**GIVEN TEXT:**
◆ ◆ ◆ ◆ ◆

Daniel Arbino is a graduate student...

Daniel Arbino is a graduate student at the University of Arizona's iSchool pursuing a Master's in Library and Information Science. He is a member of the Knowledge River, a program that specializes in diverse cultural practices within the field of Library and Information Sciences with a focus on Hispanic and Native American communities in the Southwest. Within that program he serves as a graduate assistant. He also volunteers at the Bartlett Library at the Museum of International Folk Art, where he has processed collections on New Mexican artists from the WPA era and New Mexican NEA National Heritage Fellowship recipients. This summer he will be participating in the Rare Book School fellowship program.

Daniel has a Ph.D. in Latin American Literatures and Cultures from the University of Minnesota (2013). His dissertation is titled Orphans of the Other America: Contesting Community in Twentieth-Century Caribbean Literatures. He has published articles, encyclopedia entries, and book reviews in the main journals in the field, such as Journal of Caribbean Literatures, Sargasso, PALARA, and Callaloo. His areas of focus include the African diaspora in the Caribbean and Latin America and representations and subversions of power in the regions. He also has experience as a college professor.

◆ ◆ ◆ ◆ ◆

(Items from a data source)
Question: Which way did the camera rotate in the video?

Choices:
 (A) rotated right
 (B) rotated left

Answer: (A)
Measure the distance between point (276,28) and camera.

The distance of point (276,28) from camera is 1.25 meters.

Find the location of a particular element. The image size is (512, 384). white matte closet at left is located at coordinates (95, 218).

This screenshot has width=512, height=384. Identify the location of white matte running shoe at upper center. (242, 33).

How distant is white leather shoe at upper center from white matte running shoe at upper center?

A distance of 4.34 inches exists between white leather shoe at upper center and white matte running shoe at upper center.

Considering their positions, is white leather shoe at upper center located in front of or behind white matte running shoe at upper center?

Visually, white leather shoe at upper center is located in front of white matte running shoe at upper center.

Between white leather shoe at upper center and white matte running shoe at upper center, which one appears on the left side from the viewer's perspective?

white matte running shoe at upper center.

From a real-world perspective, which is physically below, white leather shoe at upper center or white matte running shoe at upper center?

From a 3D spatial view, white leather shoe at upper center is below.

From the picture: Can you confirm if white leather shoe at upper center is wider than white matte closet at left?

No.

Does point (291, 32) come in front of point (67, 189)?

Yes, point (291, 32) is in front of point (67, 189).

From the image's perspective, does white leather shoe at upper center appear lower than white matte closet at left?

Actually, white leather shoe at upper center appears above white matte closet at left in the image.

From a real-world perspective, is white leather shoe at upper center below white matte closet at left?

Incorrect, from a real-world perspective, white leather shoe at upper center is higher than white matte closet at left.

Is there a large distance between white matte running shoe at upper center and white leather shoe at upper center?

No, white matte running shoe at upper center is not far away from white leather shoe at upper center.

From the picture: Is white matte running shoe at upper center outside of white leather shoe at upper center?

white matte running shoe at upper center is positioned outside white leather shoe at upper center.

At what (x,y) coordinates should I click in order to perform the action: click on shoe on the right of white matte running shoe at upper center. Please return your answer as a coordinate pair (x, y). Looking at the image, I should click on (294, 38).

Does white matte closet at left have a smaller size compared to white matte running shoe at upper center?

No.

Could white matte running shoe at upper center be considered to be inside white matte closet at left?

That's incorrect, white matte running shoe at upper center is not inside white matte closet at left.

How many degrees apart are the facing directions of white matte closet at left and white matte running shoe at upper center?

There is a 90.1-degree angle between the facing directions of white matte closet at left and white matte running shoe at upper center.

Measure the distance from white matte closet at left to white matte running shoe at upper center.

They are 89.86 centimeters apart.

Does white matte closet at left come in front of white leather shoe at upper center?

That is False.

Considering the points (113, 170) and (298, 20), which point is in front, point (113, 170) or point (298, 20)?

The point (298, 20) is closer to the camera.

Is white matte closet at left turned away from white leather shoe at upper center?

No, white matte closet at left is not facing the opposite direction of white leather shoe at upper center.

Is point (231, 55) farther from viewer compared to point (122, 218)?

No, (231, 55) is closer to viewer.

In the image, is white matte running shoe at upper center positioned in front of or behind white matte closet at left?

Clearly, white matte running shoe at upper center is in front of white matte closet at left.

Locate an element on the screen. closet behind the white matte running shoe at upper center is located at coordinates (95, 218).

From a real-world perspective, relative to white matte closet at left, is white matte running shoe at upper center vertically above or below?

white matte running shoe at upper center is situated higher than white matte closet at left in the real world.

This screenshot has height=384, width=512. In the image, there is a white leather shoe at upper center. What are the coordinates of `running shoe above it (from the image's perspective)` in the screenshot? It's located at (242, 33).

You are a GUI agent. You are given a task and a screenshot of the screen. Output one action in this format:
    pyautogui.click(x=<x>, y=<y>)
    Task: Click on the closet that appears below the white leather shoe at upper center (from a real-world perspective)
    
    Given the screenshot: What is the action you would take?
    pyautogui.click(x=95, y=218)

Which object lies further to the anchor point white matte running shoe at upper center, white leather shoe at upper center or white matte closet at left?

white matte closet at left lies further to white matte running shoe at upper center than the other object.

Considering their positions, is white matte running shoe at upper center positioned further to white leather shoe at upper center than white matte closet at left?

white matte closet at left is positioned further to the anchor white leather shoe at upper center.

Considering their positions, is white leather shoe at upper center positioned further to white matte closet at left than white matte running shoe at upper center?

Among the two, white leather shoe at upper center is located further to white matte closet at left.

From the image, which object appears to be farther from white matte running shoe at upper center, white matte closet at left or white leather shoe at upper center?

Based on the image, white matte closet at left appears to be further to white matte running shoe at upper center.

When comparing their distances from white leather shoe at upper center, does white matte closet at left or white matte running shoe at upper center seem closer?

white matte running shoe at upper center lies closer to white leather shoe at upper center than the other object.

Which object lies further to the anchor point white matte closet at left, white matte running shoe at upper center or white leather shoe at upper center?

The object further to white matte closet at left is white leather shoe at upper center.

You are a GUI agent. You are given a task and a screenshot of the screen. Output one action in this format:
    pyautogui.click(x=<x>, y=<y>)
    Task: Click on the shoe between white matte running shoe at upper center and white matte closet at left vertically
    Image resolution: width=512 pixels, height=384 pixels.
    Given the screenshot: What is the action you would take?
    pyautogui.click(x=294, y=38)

◆ ◆ ◆ ◆ ◆

**WORK TO COMPLETE:**
a. Answer these questions using the profile of Daniel Arbino:
(i) At which library does he volunteer?
(ii) Which university awarded his Ph.D., and in what year?
(iii) What program will he take part in this summer?
b. Write the next few sentences of the profile of Daniel Arbino, picking up after its final sentence.
The records are separate material, unrelated to the text.

**EXPECTED OUTPUTS:**
a.
(i) The Bartlett Library at the Museum of International Folk Art
(ii) The University of Minnesota, in 2013
(iii) The Rare Book School fellowship program

b.
As a graduate student at the University of Arizona he has researched topics related to digitization initiatives in the Caribbean from a postcolonial perspective and digital preservation of Latin American photograph collections. After completing his degree, Daniel plans to work as a subject specialist at an academic library or special collections library where he can combine library and archival work.